Basically, high-res Donkey Kong
In short, even if some advanced civilization were to develop the capability to invest a simulated personality with self-awareness, there would be no practical reason to do so. It would be far easier (and more ethical, which we will come to in a moment) to simply rig each simulated personality to behave and speak according to that complex code of environment and programming.
Self-awareness (being, by definition, only useful to the self experiencing it, and not at all to the simulated universe at large) would be utterly superfluous.
Thus, in a simulated universe, you would not be consciously reflecting internally on what all this means to you, as a self-aware being. You would instead be a symbolic figment, like a non-player character in a video game, whose programmed actions would henceforth be nominally altered by this new input.
Since you are internally aware of this distinction, then you can feel confident that you, at least, are not a mere line of code in some hyper-advanced simulation.
Unless, of course, self-awareness is (for some reason) necessary to the simulation.
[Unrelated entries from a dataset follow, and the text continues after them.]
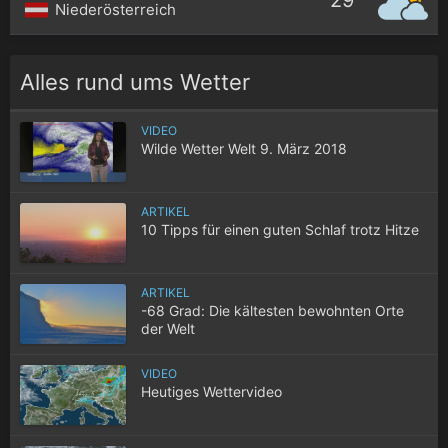
29°
Niederösterreich
Alles rund ums Wetter
VIDEO
Wilde Wetter Welt 9. März 2018
ARTIKEL
10 Tipps für einen guten Schlaf trotz Hitze
ARTIKEL
-68 Grad: Die kältesten bewohnten Orte
der Welt
VIDEO
Heutiges Wettervideo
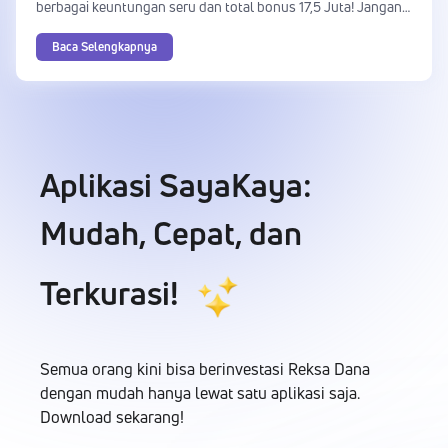
berbagai keuntungan seru dan total bonus 17,5 Juta! Jangan
lupa cek syarat dan ketentuannya ya!
Baca Selengkapnya
Aplikasi SayaKaya:
Mudah, Cepat, dan
Terkurasi!
Semua orang kini bisa berinvestasi Reksa Dana
dengan mudah hanya lewat satu aplikasi saja.
Download sekarang!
Which bring us to the ethical consideration.
Imagine a civilization advanced enough to create simulated personalities that experience self-awareness. Would not this civilization also understand the responsibility inherent in creating such a universe of beings? Certainly they would understand that the moment self-awareness is granted, a person is created.
With the insertion of consciousness, mere inert programming becomes new life.
Why else do we care about these two?
Conclusion: since you, reading this, have self-awareness—an internal and invisible consciousness of being you and no one else—then we can logically infer from this one of two comforting assumptions:
One: that we are probably not the simulated creation of a hyper-advanced computer model, since there would be no value in creating simulated figments with conscious self-awareness. It would simply not serve the simulation in any measurable, practical way to include such a complicated and ethically problematic detail.
Or two: that even if we are computer simulations imbued, for whatever reason, with conscious self-awareness, then it stands to reason that such an advanced society would also understand the ethical responsibility of creating what is, essentially, sentient life, and would treat it as such.
Unless, of course, that society is both hyper-advanced and painstakingly sadistic, which is possible, albeit highly unlikely (despite my conviction that humanity is, at best, only accidentally good, and only sometimes). I simply don’t believe that a truly sadistic culture could survive long enough to create such advanced computer technology as would be required for self-aware digital life.
So: Neil DeGrasse Tyson, Elon Musk, and the rest of us can breath easy knowing that either we are, in fact, “base reality” (most likely) or at least that our programmers know and respect that they’ve created a form of life deserving of preservation.
So how do the smartest minds in our universe miss this fairly obvious clue that we aren’t in grave danger of being turned off/rebooted?
Maybe it just proves that sometimes the smartest people are likely to miss the simplest truths.
Or maybe it proves that the purpose of this simulated reality is to make me believe that I’m smarter than Elon Musk and Neil Degrasse Tyson.
Both explanations seem equally likely to me.